## Given data
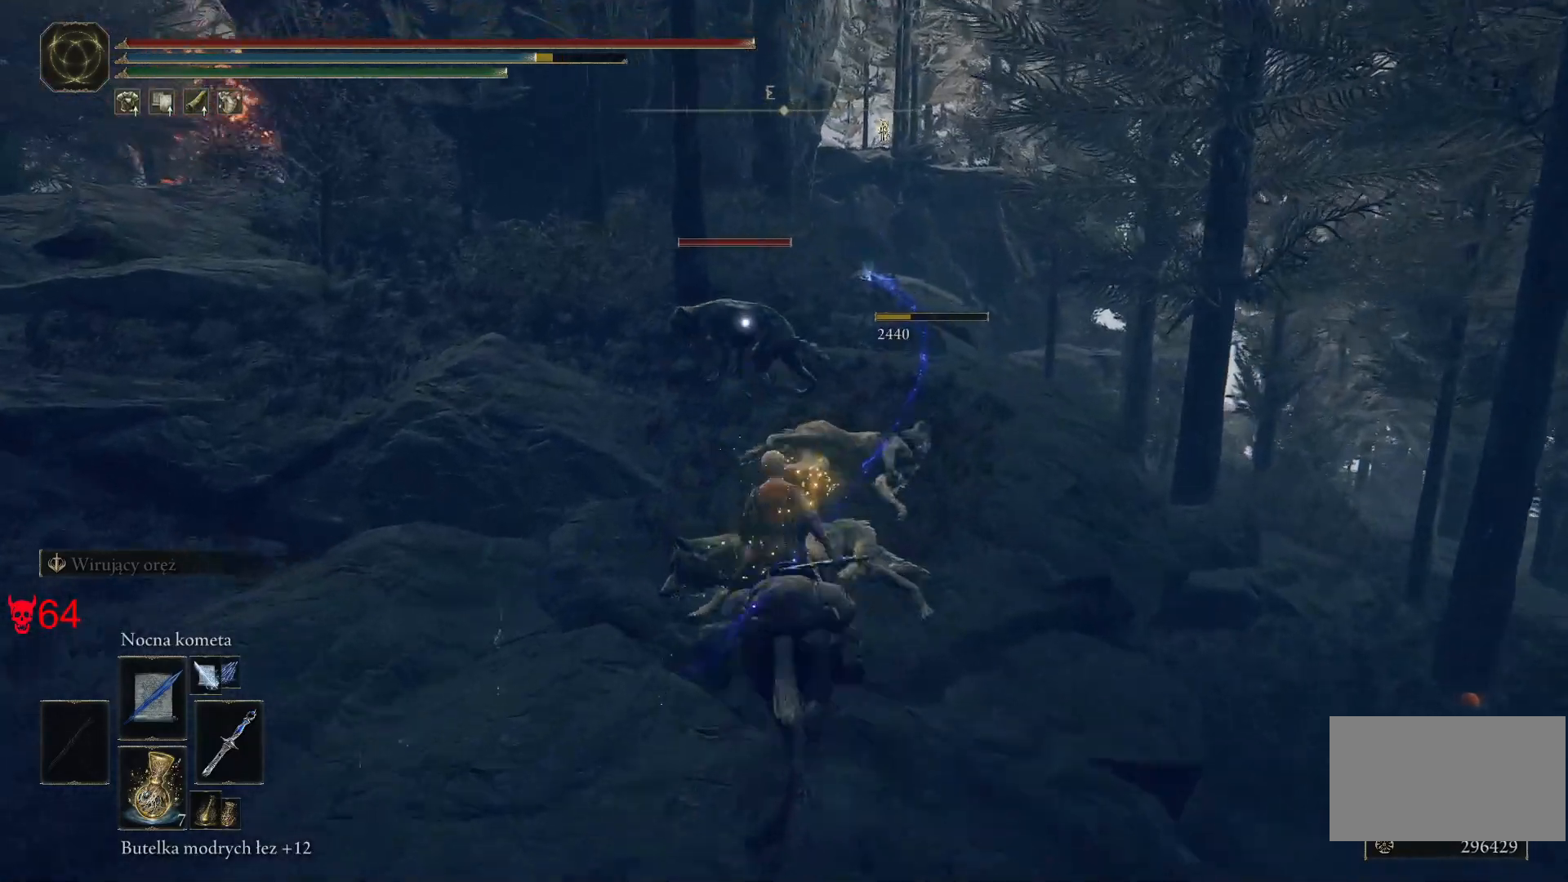
{"keys": ["a", "w"], "mouse": [], "events": [[67, "mouse_left", "up"], [417, "a", "down"]]}
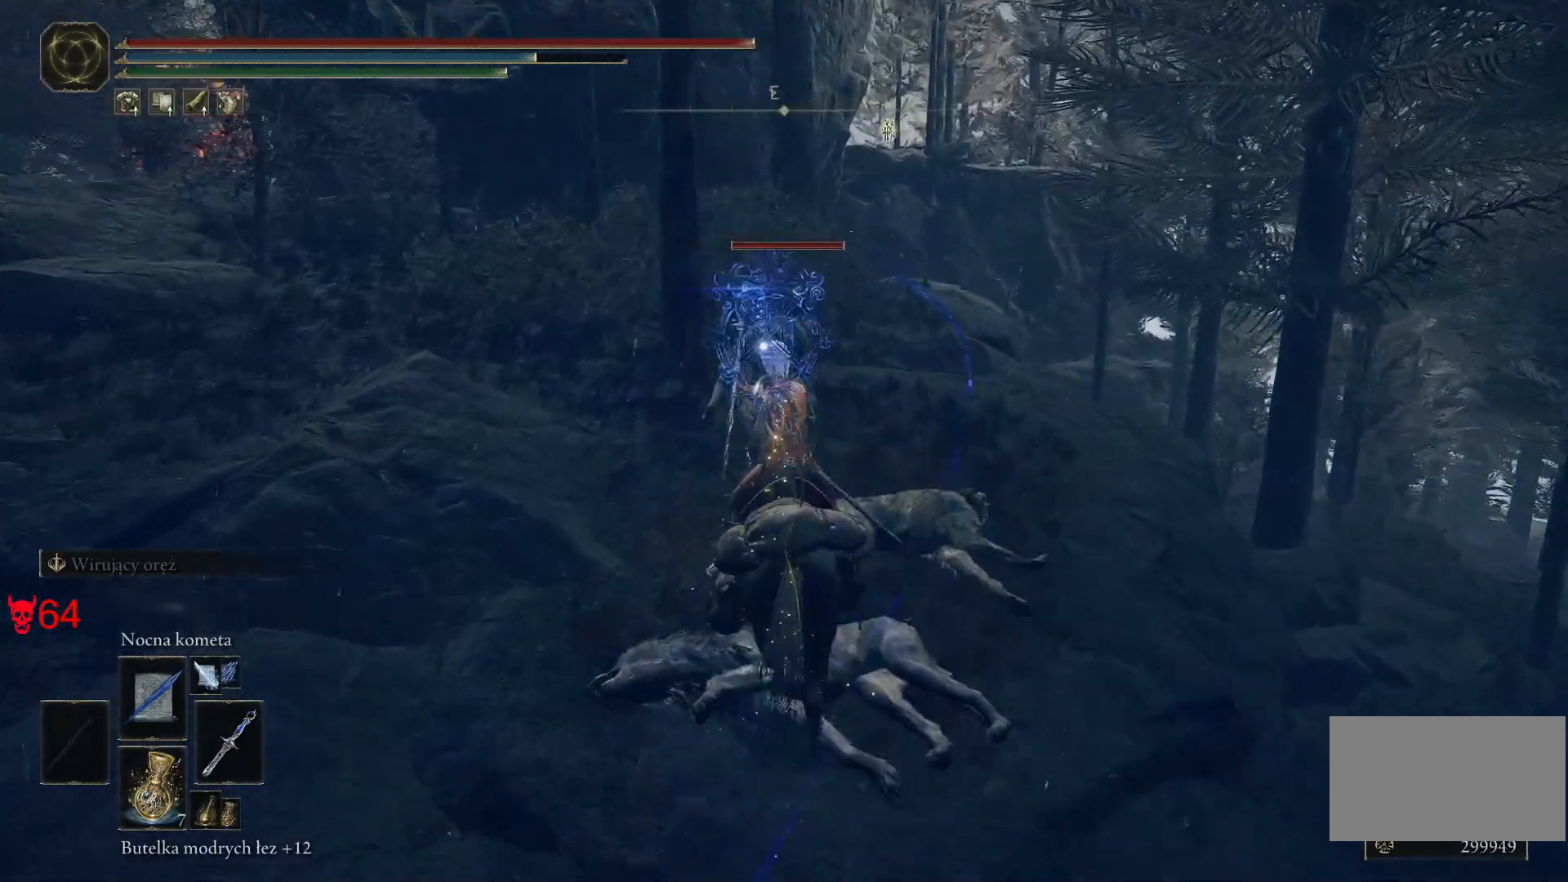
{"keys": ["w"], "mouse": ["wheel"], "events": [[83, "a", "up"], [483, "mouse_wheel", "down"]]}
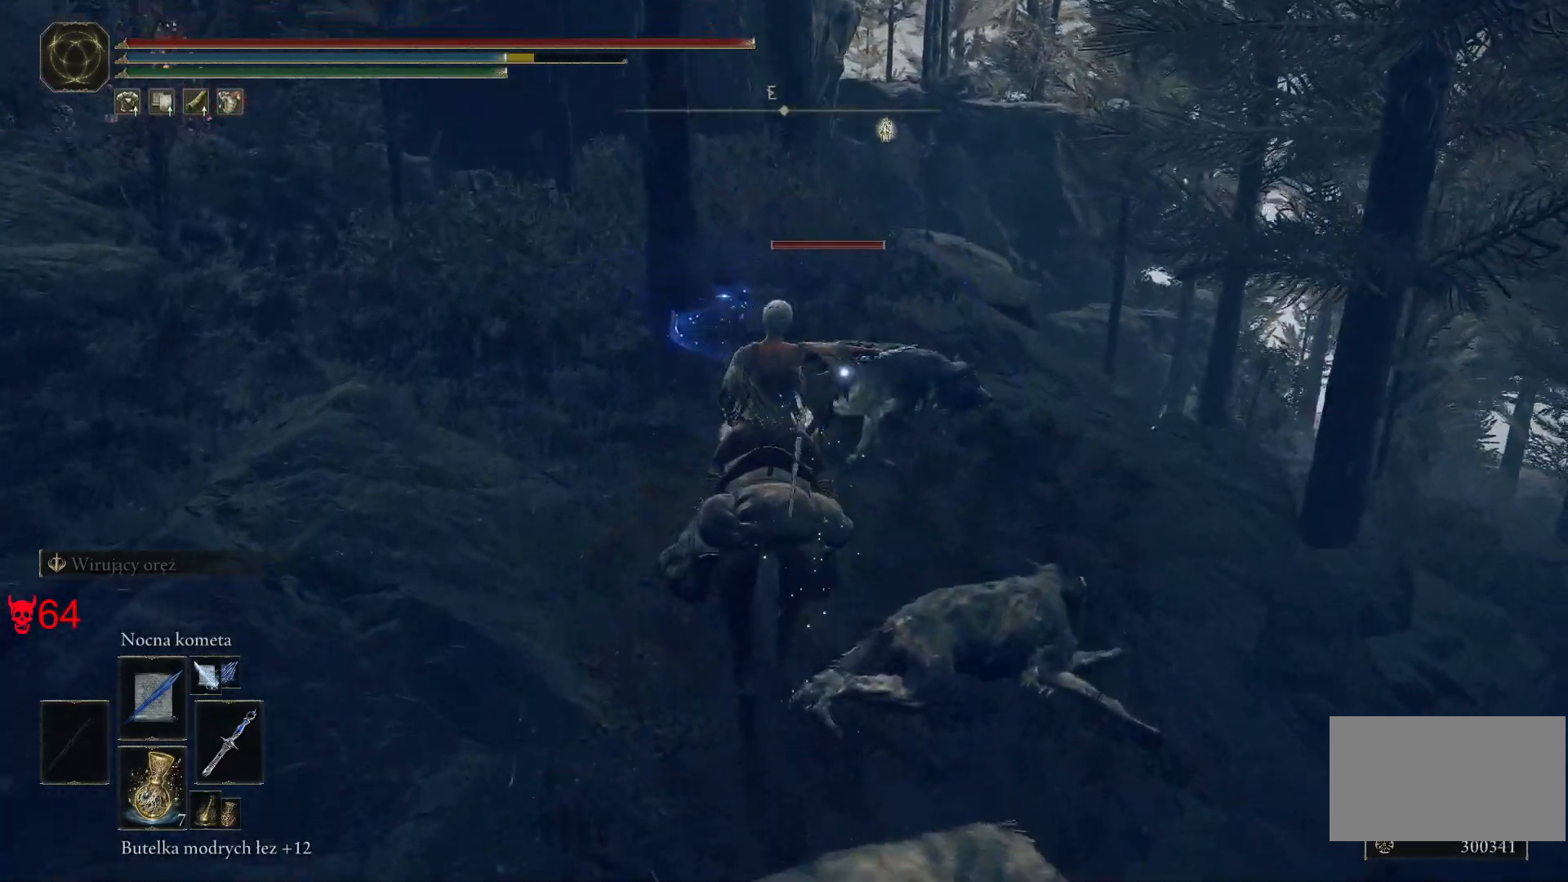
{"keys": ["d", "w"], "mouse": [], "events": [[183, "mouse_wheel", "up"], [283, "d", "down"]]}
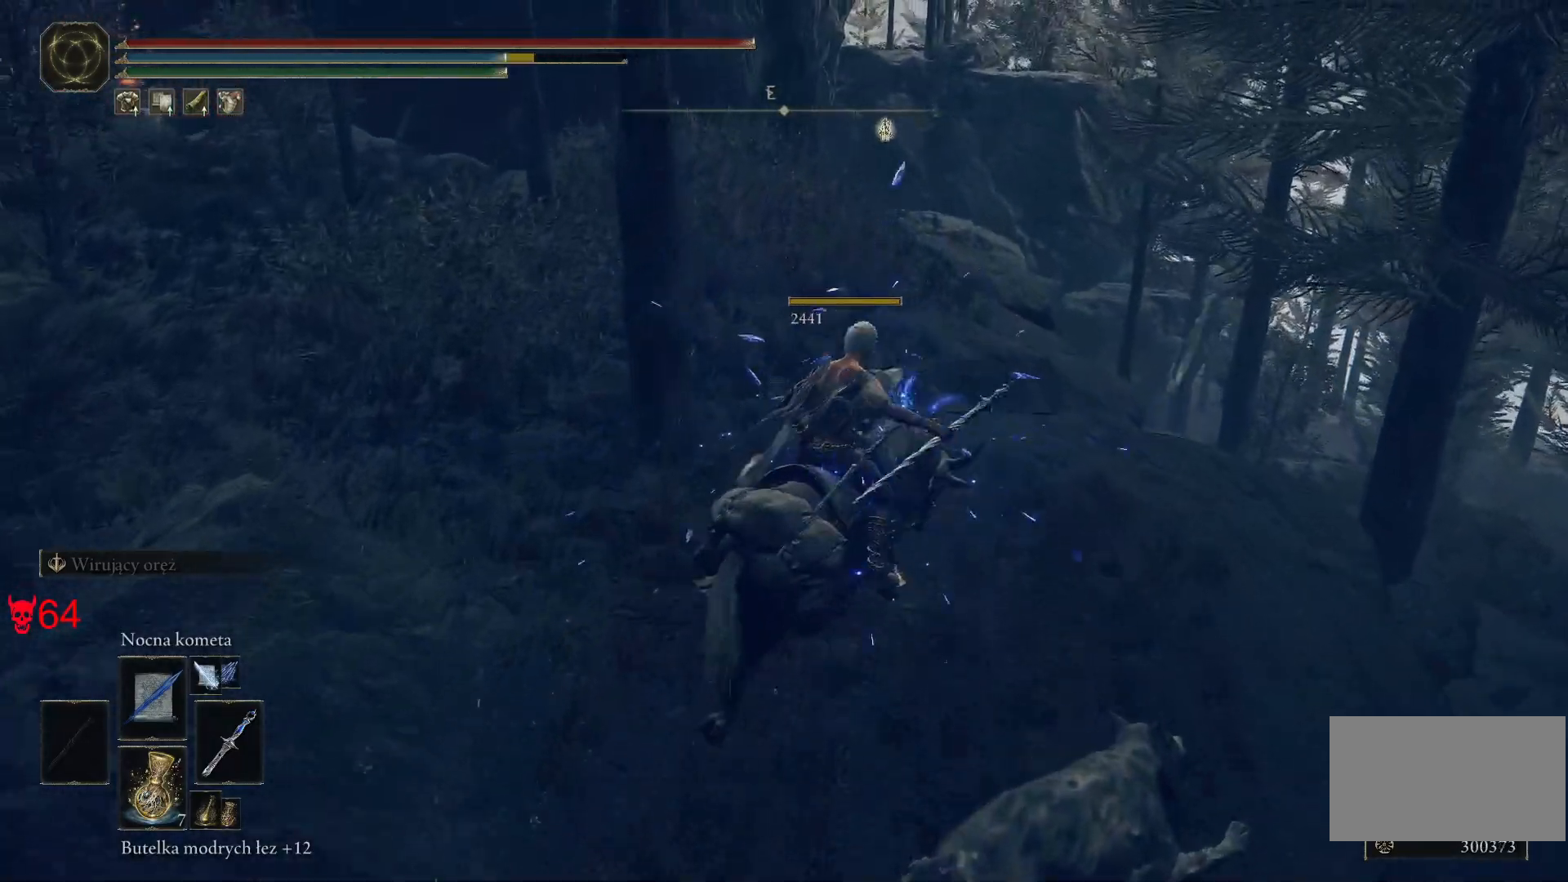
{"keys": ["w"], "mouse": [], "events": [[17, "d", "up"], [333, "e", "down"], [467, "e", "up"]]}
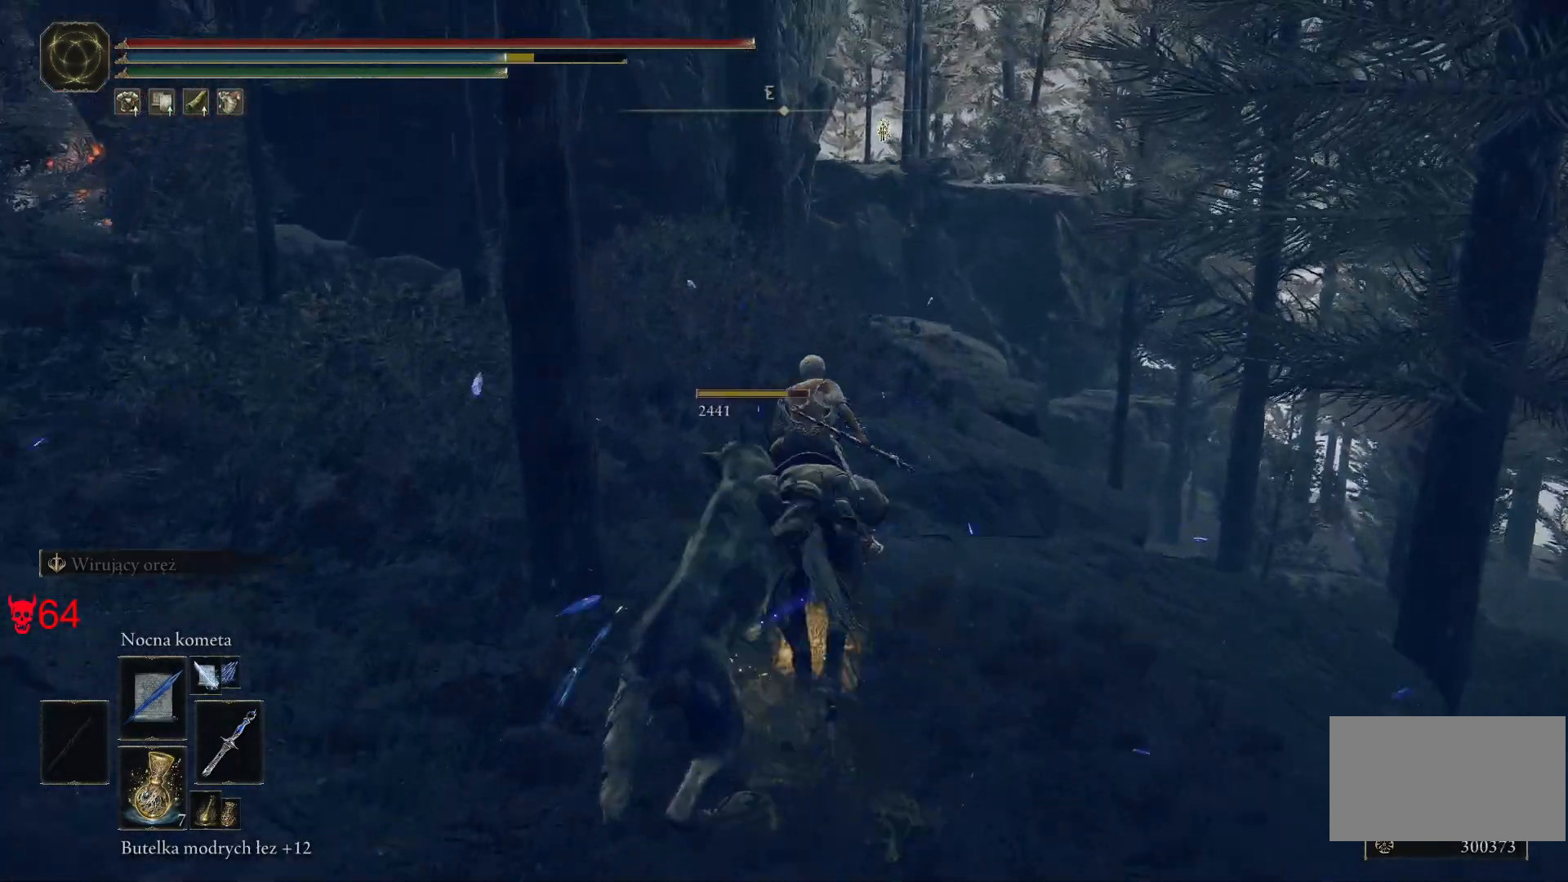
{"keys": ["e", "w"], "mouse": [], "events": [[117, "e", "down"], [283, "e", "up"], [367, "e", "down"]]}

## Exercise
After removing the pictures, restate the whole listing above word for word.

## Response to the task
{"keys": ["a", "w"], "mouse": [], "events": [[67, "mouse_left", "up"], [417, "a", "down"]]}
{"keys": ["w"], "mouse": ["wheel"], "events": [[83, "a", "up"], [483, "mouse_wheel", "down"]]}
{"keys": ["d", "w"], "mouse": [], "events": [[183, "mouse_wheel", "up"], [283, "d", "down"]]}
{"keys": ["w"], "mouse": [], "events": [[17, "d", "up"], [333, "e", "down"], [467, "e", "up"]]}
{"keys": ["e", "w"], "mouse": [], "events": [[117, "e", "down"], [283, "e", "up"], [367, "e", "down"]]}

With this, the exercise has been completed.